**REQUIREMENT**. Please copy the data exactly as it stands, minus the images.

[Hardware project source files]
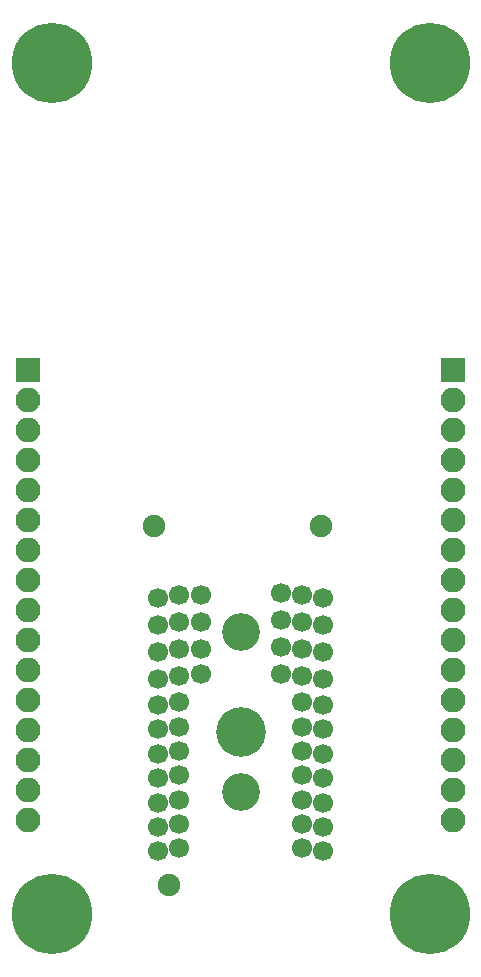
<source format=gbs>
G04 #@! TF.FileFunction,Soldermask,Bot*
%FSLAX46Y46*%
G04 Gerber Fmt 4.6, Leading zero omitted, Abs format (unit mm)*
G04 Created by KiCad (PCBNEW 4.0.6) date 03/31/18 20:17:10*
%MOMM*%
%LPD*%
G01*
G04 APERTURE LIST*
%ADD10C,0.100000*%
%ADD11C,6.800000*%
%ADD12O,1.900000X1.900000*%
%ADD13C,3.200000*%
%ADD14C,4.200000*%
%ADD15C,1.700000*%
%ADD16R,2.100000X2.100000*%
%ADD17O,2.100000X2.100000*%
G04 APERTURE END LIST*
D10*
D11*
X84000000Y-24000000D03*
X116000000Y-24000000D03*
X116000000Y-96000000D03*
D12*
X92700000Y-63200000D03*
X106800000Y-63200000D03*
D13*
X100000000Y-72200000D03*
D14*
X100000000Y-80650000D03*
D15*
X93020000Y-90700000D03*
X94820000Y-90450000D03*
X96620000Y-75700000D03*
X106980000Y-90700000D03*
X105180000Y-90450000D03*
X106980000Y-88650000D03*
X106980000Y-86600000D03*
X106980000Y-84550000D03*
X106980000Y-82500000D03*
X106980000Y-80400000D03*
X106980000Y-78300000D03*
X106980000Y-76100000D03*
X106980000Y-73820000D03*
X106980000Y-71540000D03*
X106980000Y-69260000D03*
X105180000Y-88400000D03*
X105180000Y-86350000D03*
X105180000Y-84300000D03*
X105180000Y-82250000D03*
X105180000Y-80200000D03*
X105180000Y-78100000D03*
X105180000Y-75900000D03*
X105180000Y-73620000D03*
X105180000Y-71340000D03*
X105180000Y-69060000D03*
X103380000Y-75700000D03*
X103380000Y-73420000D03*
X103380000Y-71140000D03*
X103380000Y-68860000D03*
X96620000Y-73620000D03*
X96620000Y-71340000D03*
X96620000Y-69060000D03*
X93020000Y-88650000D03*
X93020000Y-86600000D03*
X93020000Y-84550000D03*
X93020000Y-82500000D03*
X93020000Y-80400000D03*
X93020000Y-78300000D03*
X93020000Y-76100000D03*
X93020000Y-73820000D03*
X93020000Y-71540000D03*
X93020000Y-69260000D03*
X94820000Y-88400000D03*
X94820000Y-86350000D03*
X94820000Y-84300000D03*
X94820000Y-82250000D03*
X94820000Y-80200000D03*
X94820000Y-78100000D03*
X94820000Y-75900000D03*
X94820000Y-73620000D03*
X94820000Y-71340000D03*
X94820000Y-69060000D03*
D13*
X100000000Y-85700000D03*
D12*
X93900000Y-93600000D03*
D11*
X84000000Y-96000000D03*
D16*
X118000000Y-50000000D03*
D17*
X118000000Y-52540000D03*
X118000000Y-55080000D03*
X118000000Y-57620000D03*
X118000000Y-60160000D03*
X118000000Y-62700000D03*
X118000000Y-65240000D03*
X118000000Y-67780000D03*
X118000000Y-70320000D03*
X118000000Y-72860000D03*
X118000000Y-75400000D03*
X118000000Y-77940000D03*
X118000000Y-80480000D03*
X118000000Y-83020000D03*
X118000000Y-85560000D03*
X118000000Y-88100000D03*
D16*
X82000000Y-50000000D03*
D17*
X82000000Y-52540000D03*
X82000000Y-55080000D03*
X82000000Y-57620000D03*
X82000000Y-60160000D03*
X82000000Y-62700000D03*
X82000000Y-65240000D03*
X82000000Y-67780000D03*
X82000000Y-70320000D03*
X82000000Y-72860000D03*
X82000000Y-75400000D03*
X82000000Y-77940000D03*
X82000000Y-80480000D03*
X82000000Y-83020000D03*
X82000000Y-85560000D03*
X82000000Y-88100000D03*
M02*

</source>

**RESPONSE FOR THIS EXERCISE**.
<source format=gbs>
G04 #@! TF.FileFunction,Soldermask,Bot*
%FSLAX46Y46*%
G04 Gerber Fmt 4.6, Leading zero omitted, Abs format (unit mm)*
G04 Created by KiCad (PCBNEW 4.0.6) date 03/31/18 20:17:10*
%MOMM*%
%LPD*%
G01*
G04 APERTURE LIST*
%ADD10C,0.100000*%
%ADD11C,6.800000*%
%ADD12O,1.900000X1.900000*%
%ADD13C,3.200000*%
%ADD14C,4.200000*%
%ADD15C,1.700000*%
%ADD16R,2.100000X2.100000*%
%ADD17O,2.100000X2.100000*%
G04 APERTURE END LIST*
D10*
D11*
X84000000Y-24000000D03*
X116000000Y-24000000D03*
X116000000Y-96000000D03*
D12*
X92700000Y-63200000D03*
X106800000Y-63200000D03*
D13*
X100000000Y-72200000D03*
D14*
X100000000Y-80650000D03*
D15*
X93020000Y-90700000D03*
X94820000Y-90450000D03*
X96620000Y-75700000D03*
X106980000Y-90700000D03*
X105180000Y-90450000D03*
X106980000Y-88650000D03*
X106980000Y-86600000D03*
X106980000Y-84550000D03*
X106980000Y-82500000D03*
X106980000Y-80400000D03*
X106980000Y-78300000D03*
X106980000Y-76100000D03*
X106980000Y-73820000D03*
X106980000Y-71540000D03*
X106980000Y-69260000D03*
X105180000Y-88400000D03*
X105180000Y-86350000D03*
X105180000Y-84300000D03*
X105180000Y-82250000D03*
X105180000Y-80200000D03*
X105180000Y-78100000D03*
X105180000Y-75900000D03*
X105180000Y-73620000D03*
X105180000Y-71340000D03*
X105180000Y-69060000D03*
X103380000Y-75700000D03*
X103380000Y-73420000D03*
X103380000Y-71140000D03*
X103380000Y-68860000D03*
X96620000Y-73620000D03*
X96620000Y-71340000D03*
X96620000Y-69060000D03*
X93020000Y-88650000D03*
X93020000Y-86600000D03*
X93020000Y-84550000D03*
X93020000Y-82500000D03*
X93020000Y-80400000D03*
X93020000Y-78300000D03*
X93020000Y-76100000D03*
X93020000Y-73820000D03*
X93020000Y-71540000D03*
X93020000Y-69260000D03*
X94820000Y-88400000D03*
X94820000Y-86350000D03*
X94820000Y-84300000D03*
X94820000Y-82250000D03*
X94820000Y-80200000D03*
X94820000Y-78100000D03*
X94820000Y-75900000D03*
X94820000Y-73620000D03*
X94820000Y-71340000D03*
X94820000Y-69060000D03*
D13*
X100000000Y-85700000D03*
D12*
X93900000Y-93600000D03*
D11*
X84000000Y-96000000D03*
D16*
X118000000Y-50000000D03*
D17*
X118000000Y-52540000D03*
X118000000Y-55080000D03*
X118000000Y-57620000D03*
X118000000Y-60160000D03*
X118000000Y-62700000D03*
X118000000Y-65240000D03*
X118000000Y-67780000D03*
X118000000Y-70320000D03*
X118000000Y-72860000D03*
X118000000Y-75400000D03*
X118000000Y-77940000D03*
X118000000Y-80480000D03*
X118000000Y-83020000D03*
X118000000Y-85560000D03*
X118000000Y-88100000D03*
D16*
X82000000Y-50000000D03*
D17*
X82000000Y-52540000D03*
X82000000Y-55080000D03*
X82000000Y-57620000D03*
X82000000Y-60160000D03*
X82000000Y-62700000D03*
X82000000Y-65240000D03*
X82000000Y-67780000D03*
X82000000Y-70320000D03*
X82000000Y-72860000D03*
X82000000Y-75400000D03*
X82000000Y-77940000D03*
X82000000Y-80480000D03*
X82000000Y-83020000D03*
X82000000Y-85560000D03*
X82000000Y-88100000D03*
M02*

</source>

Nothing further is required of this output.